Records from a data source
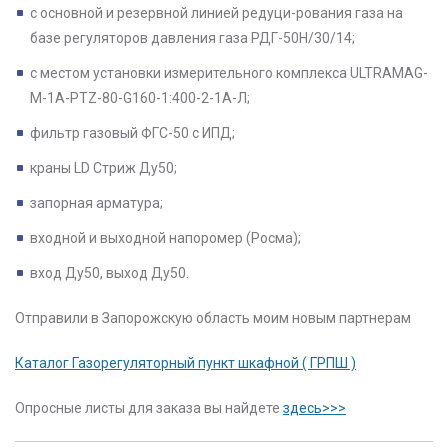
с основной и резервной линией редуци-рования газа на
базе регуляторов давления газа РДГ-50Н/30/14;
с местом установки измерительного комплекса ULTRAMAG-
M-1A-PTZ-80-G160-1:400-2-1А-Л;
фильтр газовый ФГС-50 с ИПД;
краны LD Стриж Ду50;
запорная арматура;
входной и выходной напоромер (Росма);
вход Ду50, выход Ду50.
Отправили в Запорожскую область моим новым партнерам
Каталог Газорегуляторный пункт шкафной ( ГРПШ )
Опросные листы для заказа вы найдете
здесь>>>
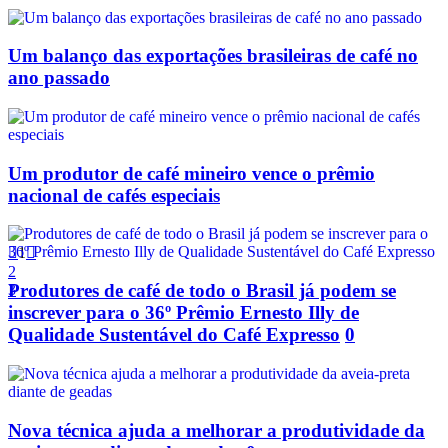
Um balanço das exportações brasileiras de café no
ano passado
Um produtor de café mineiro vence o prêmio
nacional de cafés especiais

1

2
Produtores de café de todo o Brasil já podem se
3
inscrever para o 36º Prêmio Ernesto Illy de
Qualidade Sustentável do Café Expresso
0
Nova técnica ajuda a melhorar a produtividade da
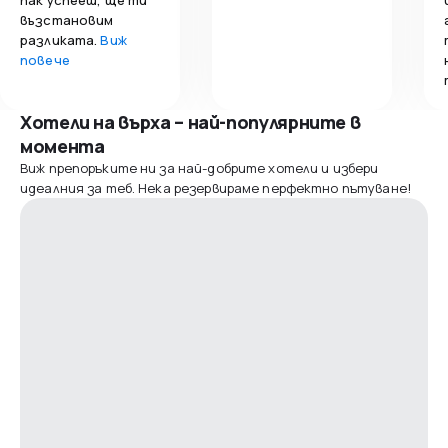
възстановим
разликата.
Виж
повече
Хотели на върха – най-популярните в
момента
Виж препоръките ни за най-добрите хотели и избери
идеалния за теб. Нека резервираме перфектно пътуване!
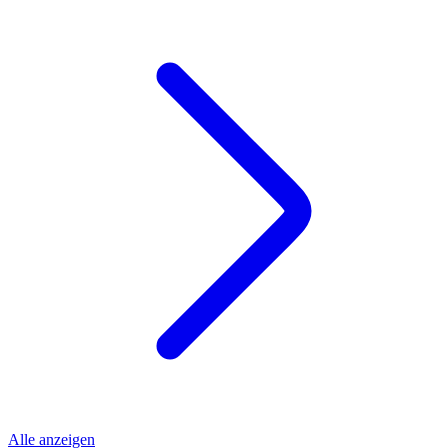
Alle anzeigen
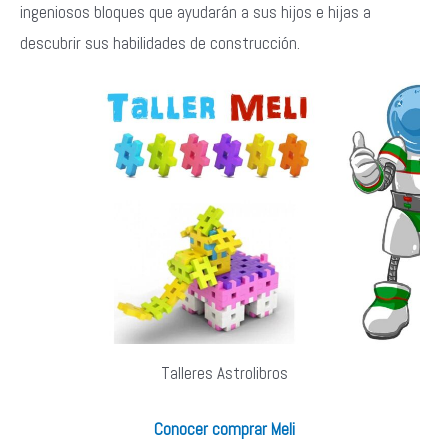
ingeniosos bloques que ayudarán a sus hijos e hijas a
descubrir sus habilidades de construcción.
Talleres Astrolibros
Conocer comprar Meli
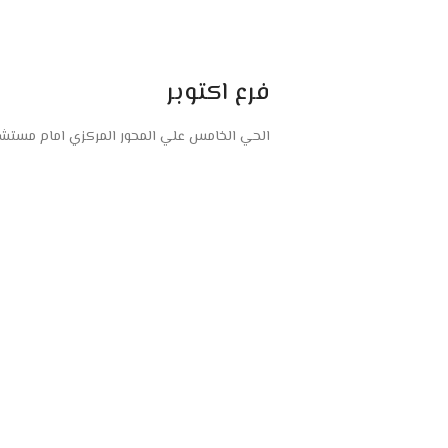
فرع اكتوبر
الحي الخامس علي المحور المركزي امام مستشفى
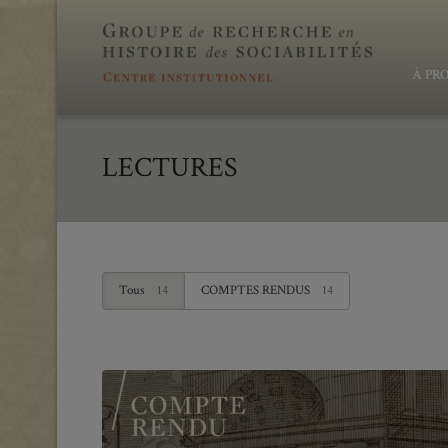
À PR
LECTURES
Tous
14
COMPTES RENDUS
14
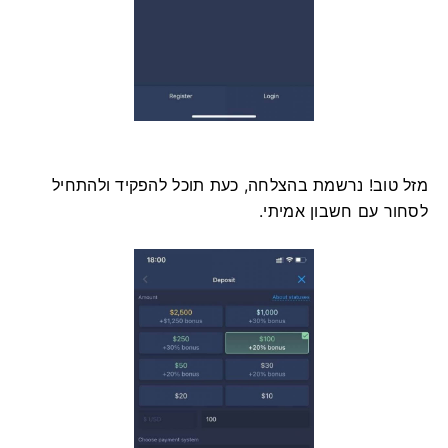
מזל טוב! נרשמת בהצלחה, כעת תוכל להפקיד ולהתחיל
לסחור עם חשבון אמיתי.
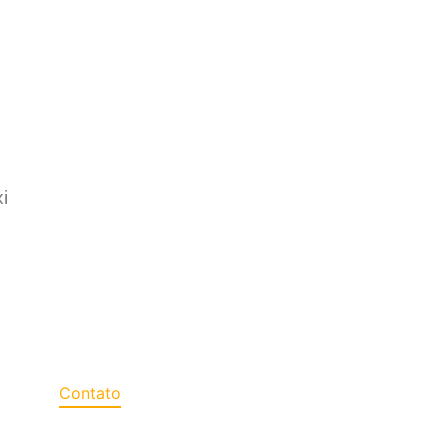
i
CONTATO
ruz
Contato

• [Assignment]: Word for word, copy every line of the data, excluding any pictures.

• [Solution for this task]:
с основной и резервной линией редуци-рования газа на
базе регуляторов давления газа РДГ-50Н/30/14;
с местом установки измерительного комплекса ULTRAMAG-
M-1A-PTZ-80-G160-1:400-2-1А-Л;
фильтр газовый ФГС-50 с ИПД;
краны LD Стриж Ду50;
запорная арматура;
входной и выходной напоромер (Росма);
вход Ду50, выход Ду50.
Отправили в Запорожскую область моим новым партнерам
Каталог Газорегуляторный пункт шкафной ( ГРПШ )
Опросные листы для заказа вы найдете
здесь>>>
Um balanço das exportações brasileiras de café no
ano passado
Um produtor de café mineiro vence o prêmio
nacional de cafés especiais

1

2
Produtores de café de todo o Brasil já podem se
3
inscrever para o 36º Prêmio Ernesto Illy de
Qualidade Sustentável do Café Expresso
0
Nova técnica ajuda a melhorar a produtividade da
възстановим
разликата.
Виж
повече
Хотели на върха – най-популярните в
момента
Виж препоръките ни за най-добрите хотели и избери
идеалния за теб. Нека резервираме перфектно пътуване!
Alle anzeigen
ingeniosos bloques que ayudarán a sus hijos e hijas a
descubrir sus habilidades de construcción.
Talleres Astrolibros
Conocer comprar Meli
فرع اكتوبر
الحي الخامس علي المحور المركزي امام مستشفى
À PR
LECTURES
Tous
14
COMPTES RENDUS
14
מזל טוב! נרשמת בהצלחה, כעת תוכל להפקיד ולהתחיל
לסחור עם חשבון אמיתי.
i
CONTATO
ruz
Contato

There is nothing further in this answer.